■ **The records**:
[Start of section]
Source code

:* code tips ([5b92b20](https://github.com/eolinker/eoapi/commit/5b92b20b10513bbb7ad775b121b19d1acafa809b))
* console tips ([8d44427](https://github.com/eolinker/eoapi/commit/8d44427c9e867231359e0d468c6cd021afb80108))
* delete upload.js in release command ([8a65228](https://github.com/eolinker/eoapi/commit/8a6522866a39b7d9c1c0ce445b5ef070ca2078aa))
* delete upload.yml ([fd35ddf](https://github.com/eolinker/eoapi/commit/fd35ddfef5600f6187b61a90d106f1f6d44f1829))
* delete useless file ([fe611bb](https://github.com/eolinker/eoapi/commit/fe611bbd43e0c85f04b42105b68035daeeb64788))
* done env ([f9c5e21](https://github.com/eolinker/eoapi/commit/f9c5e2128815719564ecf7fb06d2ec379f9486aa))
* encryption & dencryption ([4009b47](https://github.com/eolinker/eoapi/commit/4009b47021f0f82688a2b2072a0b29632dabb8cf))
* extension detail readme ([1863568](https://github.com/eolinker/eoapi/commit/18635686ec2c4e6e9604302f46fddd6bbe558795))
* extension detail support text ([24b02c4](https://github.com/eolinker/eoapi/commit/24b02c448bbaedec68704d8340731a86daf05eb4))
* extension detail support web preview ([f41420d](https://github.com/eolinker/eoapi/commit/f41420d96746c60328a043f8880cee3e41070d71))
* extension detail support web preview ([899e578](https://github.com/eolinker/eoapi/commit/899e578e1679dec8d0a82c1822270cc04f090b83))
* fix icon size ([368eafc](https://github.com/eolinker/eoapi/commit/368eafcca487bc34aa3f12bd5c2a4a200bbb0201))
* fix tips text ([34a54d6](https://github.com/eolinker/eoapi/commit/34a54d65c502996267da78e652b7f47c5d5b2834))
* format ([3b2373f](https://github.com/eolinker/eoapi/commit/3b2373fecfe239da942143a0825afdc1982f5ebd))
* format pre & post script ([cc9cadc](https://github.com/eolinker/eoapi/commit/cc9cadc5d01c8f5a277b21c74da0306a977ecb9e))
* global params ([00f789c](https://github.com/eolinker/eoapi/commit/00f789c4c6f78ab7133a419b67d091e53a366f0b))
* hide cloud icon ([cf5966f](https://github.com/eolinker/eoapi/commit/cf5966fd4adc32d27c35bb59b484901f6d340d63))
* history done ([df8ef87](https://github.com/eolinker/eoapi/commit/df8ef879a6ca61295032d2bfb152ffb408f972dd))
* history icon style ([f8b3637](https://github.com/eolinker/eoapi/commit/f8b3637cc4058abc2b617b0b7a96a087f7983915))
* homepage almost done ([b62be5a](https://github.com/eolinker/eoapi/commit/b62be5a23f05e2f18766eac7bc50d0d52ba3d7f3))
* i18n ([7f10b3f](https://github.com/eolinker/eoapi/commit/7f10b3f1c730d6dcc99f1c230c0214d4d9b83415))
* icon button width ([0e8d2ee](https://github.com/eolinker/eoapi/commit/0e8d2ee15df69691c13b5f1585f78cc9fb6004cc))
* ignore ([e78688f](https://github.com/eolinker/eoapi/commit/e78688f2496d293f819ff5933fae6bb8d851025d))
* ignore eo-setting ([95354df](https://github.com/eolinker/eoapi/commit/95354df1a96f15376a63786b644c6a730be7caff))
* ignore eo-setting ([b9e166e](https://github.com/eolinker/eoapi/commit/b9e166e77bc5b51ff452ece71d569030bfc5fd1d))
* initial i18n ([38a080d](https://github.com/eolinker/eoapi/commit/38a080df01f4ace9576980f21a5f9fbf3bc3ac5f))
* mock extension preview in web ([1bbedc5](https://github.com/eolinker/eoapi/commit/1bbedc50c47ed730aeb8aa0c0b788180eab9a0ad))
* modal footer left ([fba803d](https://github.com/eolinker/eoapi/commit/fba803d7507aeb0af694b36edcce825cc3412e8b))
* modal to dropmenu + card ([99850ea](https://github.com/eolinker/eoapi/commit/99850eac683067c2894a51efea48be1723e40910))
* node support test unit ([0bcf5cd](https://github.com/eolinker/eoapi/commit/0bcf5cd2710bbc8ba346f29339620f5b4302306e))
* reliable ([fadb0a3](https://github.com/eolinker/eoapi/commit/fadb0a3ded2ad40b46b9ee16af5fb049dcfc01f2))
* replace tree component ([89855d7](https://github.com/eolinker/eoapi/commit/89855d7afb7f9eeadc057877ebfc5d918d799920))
[End of section]
■ **Your goal**: Going through the data, count each line where the word "setting" appears, and state only the total.

■ **Reply to the exercise**: 2